Data for the task Block Start

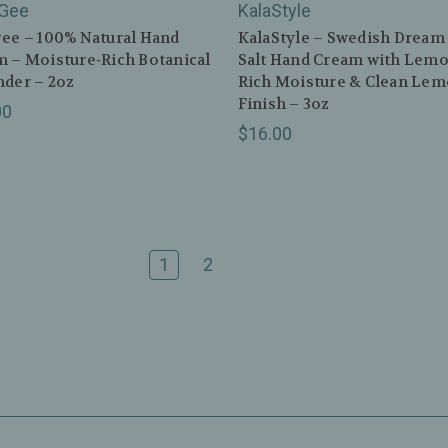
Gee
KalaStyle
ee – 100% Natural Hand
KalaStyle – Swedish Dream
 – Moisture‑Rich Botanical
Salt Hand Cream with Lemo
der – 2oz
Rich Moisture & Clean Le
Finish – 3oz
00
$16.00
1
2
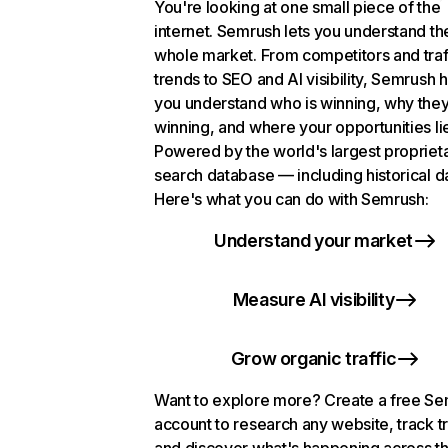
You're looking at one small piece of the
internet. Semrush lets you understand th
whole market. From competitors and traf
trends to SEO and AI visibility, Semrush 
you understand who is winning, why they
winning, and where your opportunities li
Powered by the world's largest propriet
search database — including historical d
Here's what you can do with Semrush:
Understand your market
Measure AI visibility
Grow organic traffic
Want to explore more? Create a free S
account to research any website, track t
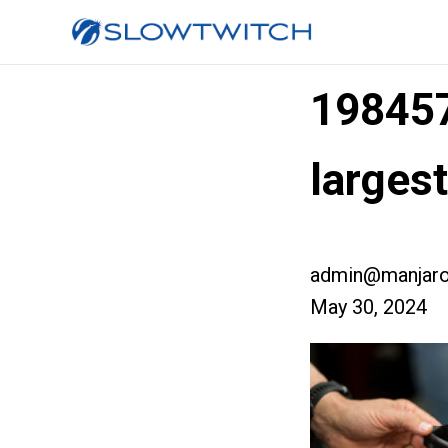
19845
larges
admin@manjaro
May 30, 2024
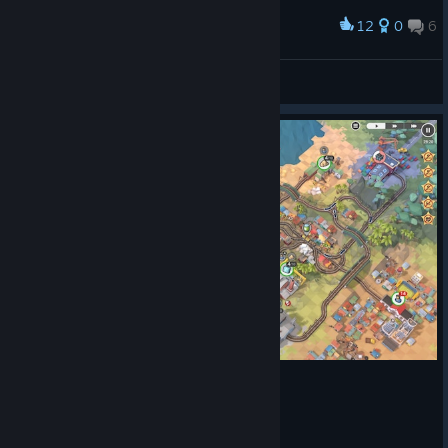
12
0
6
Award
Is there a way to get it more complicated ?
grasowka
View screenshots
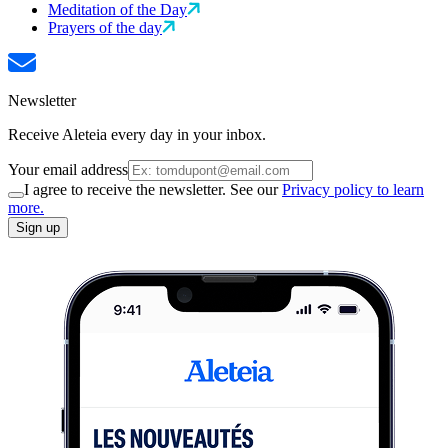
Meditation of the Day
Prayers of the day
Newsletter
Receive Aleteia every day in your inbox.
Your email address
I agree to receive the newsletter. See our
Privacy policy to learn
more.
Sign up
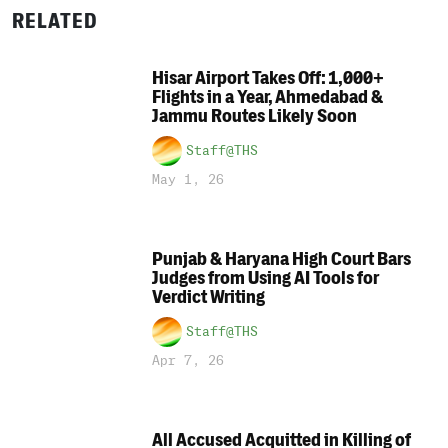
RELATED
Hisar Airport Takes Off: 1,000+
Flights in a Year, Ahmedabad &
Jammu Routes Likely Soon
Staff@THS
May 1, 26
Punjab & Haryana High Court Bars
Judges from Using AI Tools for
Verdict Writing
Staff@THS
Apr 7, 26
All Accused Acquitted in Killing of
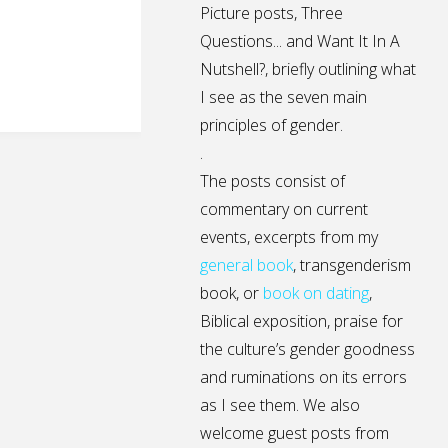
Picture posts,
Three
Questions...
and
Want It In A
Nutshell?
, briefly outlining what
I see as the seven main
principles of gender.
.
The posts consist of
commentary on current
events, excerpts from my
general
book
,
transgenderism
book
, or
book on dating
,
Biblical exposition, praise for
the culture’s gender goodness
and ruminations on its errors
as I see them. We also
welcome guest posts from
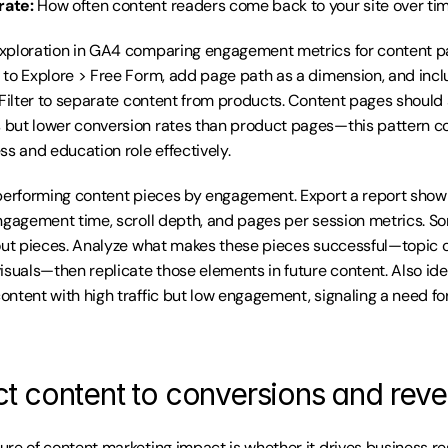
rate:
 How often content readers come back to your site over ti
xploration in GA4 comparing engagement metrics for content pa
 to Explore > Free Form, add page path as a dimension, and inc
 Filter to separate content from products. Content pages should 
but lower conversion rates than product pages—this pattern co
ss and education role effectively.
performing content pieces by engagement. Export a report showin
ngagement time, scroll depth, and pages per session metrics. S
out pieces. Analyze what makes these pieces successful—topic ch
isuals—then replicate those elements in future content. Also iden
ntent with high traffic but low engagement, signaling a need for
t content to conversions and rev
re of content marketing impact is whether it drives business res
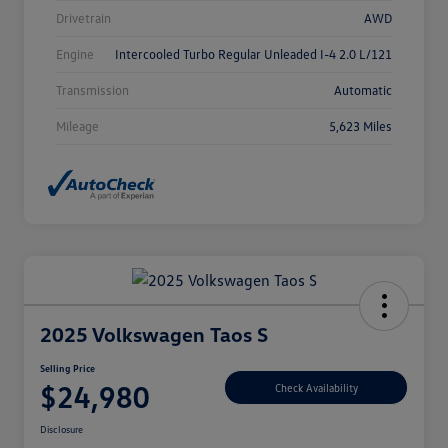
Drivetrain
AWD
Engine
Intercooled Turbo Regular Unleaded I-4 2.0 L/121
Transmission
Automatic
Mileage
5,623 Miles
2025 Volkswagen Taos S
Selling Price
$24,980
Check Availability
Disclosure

Data for the task Block End

• [What to do]
Keep the pictures out while you retype all of the data above exactly as it appears.

• [Reply to the exercise]
Gee
KalaStyle
ee – 100% Natural Hand
KalaStyle – Swedish Dream
 – Moisture‑Rich Botanical
Salt Hand Cream with Lemo
der – 2oz
Rich Moisture & Clean Le
Finish – 3oz
00
$16.00
1
2
You're looking at one small piece of the
internet. Semrush lets you understand th
whole market. From competitors and traf
trends to SEO and AI visibility, Semrush 
you understand who is winning, why they
winning, and where your opportunities li
Powered by the world's largest propriet
search database — including historical d
Here's what you can do with Semrush:
Understand your market
Measure AI visibility
Grow organic traffic
Want to explore more? Create a free S
account to research any website, track t
19845
larges
admin@manjaro
May 30, 2024
12
0
6
Award
Is there a way to get it more complicated ?
grasowka
View screenshots
Meditation of the Day
Prayers of the day
Newsletter
Receive Aleteia every day in your inbox.
Your email address
I agree to receive the newsletter. See our
Privacy policy to learn
more.
Sign up
RELATED
Hisar Airport Takes Off: 1,000+
Flights in a Year, Ahmedabad &
Jammu Routes Likely Soon
Staff@THS
May 1, 26
Punjab & Haryana High Court Bars
Judges from Using AI Tools for
Verdict Writing
Staff@THS
Apr 7, 26
All Accused Acquitted in Killing of
Picture posts,
Three
Questions...
and
Want It In A
Nutshell?
, briefly outlining what
I see as the seven main
principles of gender.
.
The posts consist of
commentary on current
events, excerpts from my
general
book
,
transgenderism
book
, or
book on dating
,
Biblical exposition, praise for
the culture’s gender goodness
and ruminations on its errors
as I see them. We also
welcome guest posts from
rate:
 How often content readers come back to your site over ti
xploration in GA4 comparing engagement metrics for content pa
 to Explore > Free Form, add page path as a dimension, and inc
 Filter to separate content from products. Content pages should 
but lower conversion rates than product pages—this pattern co
ss and education role effectively.
performing content pieces by engagement. Export a report showin
ngagement time, scroll depth, and pages per session metrics. S
out pieces. Analyze what makes these pieces successful—topic ch
isuals—then replicate those elements in future content. Also iden
ntent with high traffic but low engagement, signaling a need for
t content to conversions and rev
re of content marketing impact is whether it drives business res
Drivetrain
AWD
Engine
Intercooled Turbo Regular Unleaded I-4 2.0 L/121
Transmission
Automatic
Mileage
5,623 Miles
2025 Volkswagen Taos S
Selling Price
$24,980
Check Availability
Disclosure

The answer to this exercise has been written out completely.